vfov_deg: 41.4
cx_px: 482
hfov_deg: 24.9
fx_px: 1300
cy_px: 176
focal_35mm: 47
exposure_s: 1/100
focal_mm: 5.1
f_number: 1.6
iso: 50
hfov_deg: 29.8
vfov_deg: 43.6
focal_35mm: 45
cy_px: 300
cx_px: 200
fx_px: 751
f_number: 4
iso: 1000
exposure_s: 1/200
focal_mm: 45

————

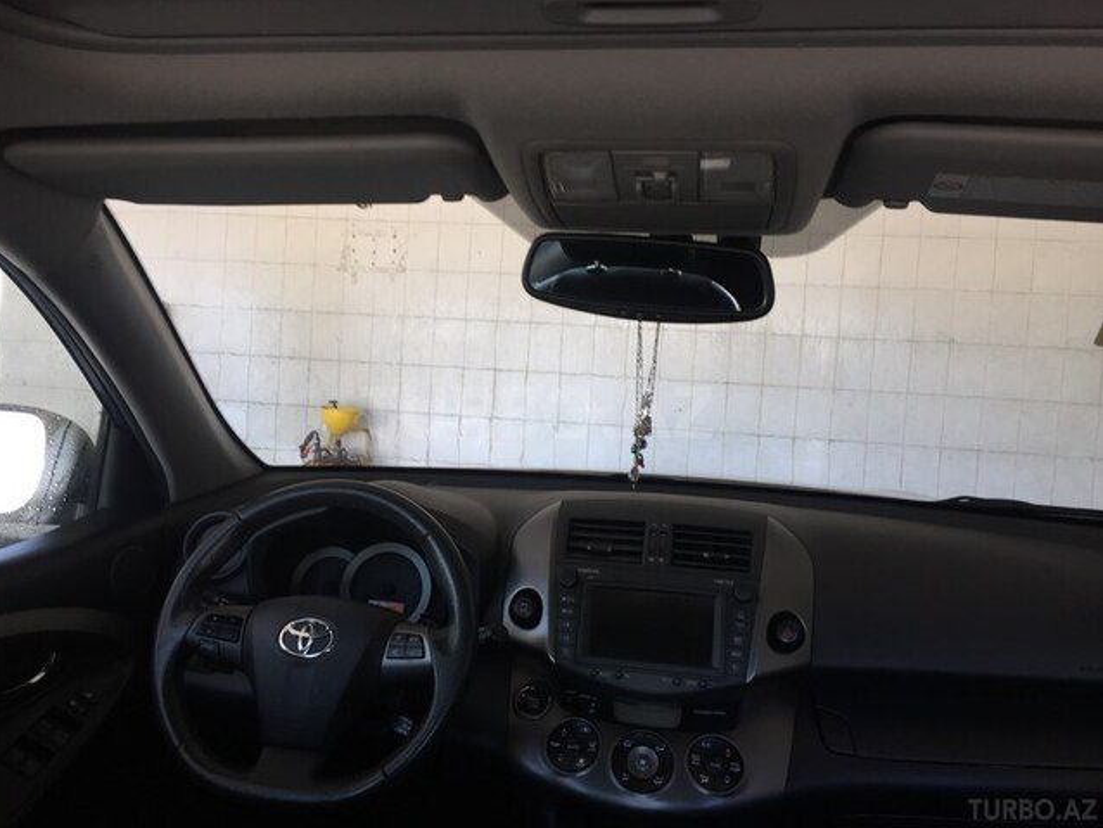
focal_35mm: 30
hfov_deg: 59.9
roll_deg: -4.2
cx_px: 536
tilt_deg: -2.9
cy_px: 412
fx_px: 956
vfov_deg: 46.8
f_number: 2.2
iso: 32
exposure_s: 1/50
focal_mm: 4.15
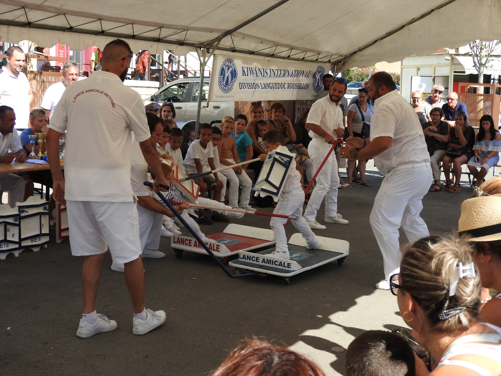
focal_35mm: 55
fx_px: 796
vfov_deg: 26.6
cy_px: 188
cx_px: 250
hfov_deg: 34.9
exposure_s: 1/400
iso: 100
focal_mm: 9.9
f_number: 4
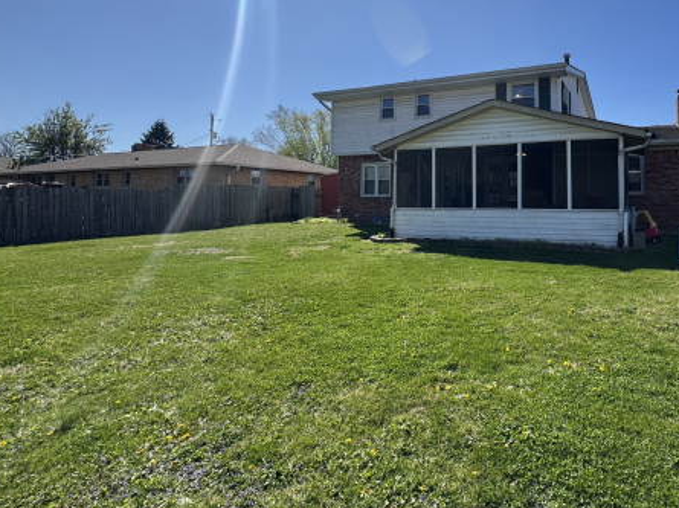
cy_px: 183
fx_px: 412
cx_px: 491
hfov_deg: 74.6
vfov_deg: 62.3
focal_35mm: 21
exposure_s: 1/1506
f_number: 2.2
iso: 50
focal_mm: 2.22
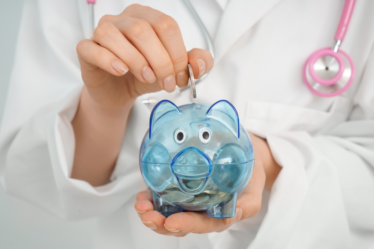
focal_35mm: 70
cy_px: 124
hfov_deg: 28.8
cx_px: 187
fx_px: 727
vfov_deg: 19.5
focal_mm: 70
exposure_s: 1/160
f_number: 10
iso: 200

————

## PROBLEM STATEMENT:
Of the lines above, retype only those from the line containing "vfov_deg: 41.4" through the line containing "focal_mm: 45", including both, exactly.

## SOLUTION TO THIS TASK:
vfov_deg: 41.4
cx_px: 482
hfov_deg: 24.9
fx_px: 1300
cy_px: 176
focal_35mm: 47
exposure_s: 1/100
focal_mm: 5.1
f_number: 1.6
iso: 50
hfov_deg: 29.8
vfov_deg: 43.6
focal_35mm: 45
cy_px: 300
cx_px: 200
fx_px: 751
f_number: 4
iso: 1000
exposure_s: 1/200
focal_mm: 45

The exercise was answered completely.